Compilation album by Destiny's Child
- Released: January 25, 2013
- Recorded: 1997–2012
- Genre: R&B
- Length: 63:31
- Label: Columbia

Destiny's Child chronology
| Playlist: The Very Best of Destiny's Child (2012) | Love Songs (2013) | Destiny's Child Video Anthology (2013) |

= Love Songs (Destiny's Child album) =

Love Songs is the third compilation album by American R&B girl group Destiny's Child, released on January 25, 2013 through Columbia Records. The album differs from their first two compilations in that it features mostly album-only selections as well as the newly recorded song "Nuclear", the first original song from Destiny's Child since the group disbanded in 2005. The album cover is based on the single artwork from the group's 2004 single "Lose My Breath".

==Development==

Sometimes you get songs where the verse is already written or the chorus is already written, so when I came in the chorus wasn't written so Bey was like "Girl, you gone have to write a bridge!" I was like "Okay!", so that's fun where you can have a contribution...
— Michelle Williams talking to MalcolmMusic about the conception of "Nuclear"
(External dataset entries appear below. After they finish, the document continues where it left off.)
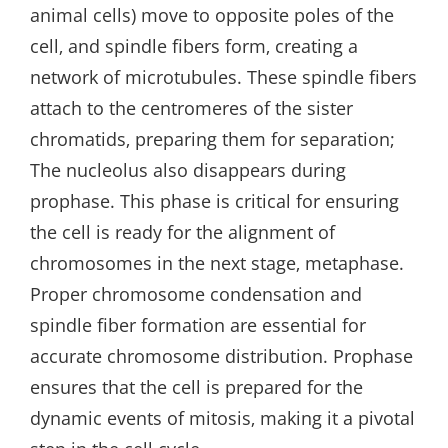
animal cells) move to opposite poles of the
cell‚ and spindle fibers form‚ creating a
network of microtubules. These spindle fibers
attach to the centromeres of the sister
chromatids‚ preparing them for separation;
The nucleolus also disappears during
prophase. This phase is critical for ensuring
the cell is ready for the alignment of
chromosomes in the next stage‚ metaphase.
Proper chromosome condensation and
spindle fiber formation are essential for
accurate chromosome distribution. Prophase
ensures that the cell is prepared for the
dynamic events of mitosis‚ making it a pivotal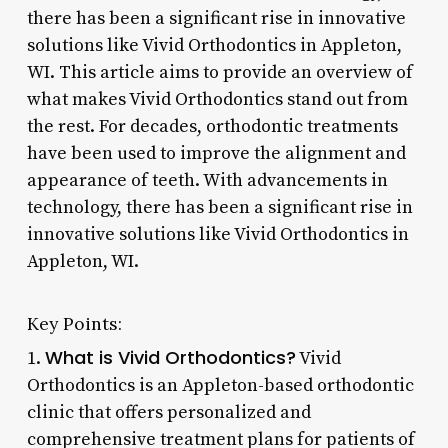
there has been a significant rise in innovative
solutions like Vivid Orthodontics in Appleton,
WI. This article aims to provide an overview of
what makes Vivid Orthodontics stand out from
the rest. For decades, orthodontic treatments
have been used to improve the alignment and
appearance of teeth. With advancements in
technology, there has been a significant rise in
innovative solutions like Vivid Orthodontics in
Appleton, WI.
Key Points:
What is Vivid Orthodontics?
1.
Vivid
Orthodontics is an Appleton-based orthodontic
clinic that offers personalized and
comprehensive treatment plans for patients of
Destiny's Child was formed in Houston, Texas in 1990, and its final line-up consisting of Beyoncé Knowles, Kelly Rowland and Michelle Williams dismantled in 2005. Their reunion was rumored over the years. In July 2012, Mathew Knowles, Beyoncé's father and the group's manager, confirmed that Destiny's Child still have their joint venture with Sony Music and would be releasing two "records with new material". The first was Playlist: The Very Best of Destiny's Child, which was released in October 2012. Knowles announced via her official website on January 10, 2013, that a compilation featuring new music entitled Love Songs, which would be the group's first album in over eight years, would be released. She posted its official artwork, "I am so proud to announce the first original Destiny's Child music in eight years." It contains one new song entitled "Nuclear", which was produced by Pharrell Williams.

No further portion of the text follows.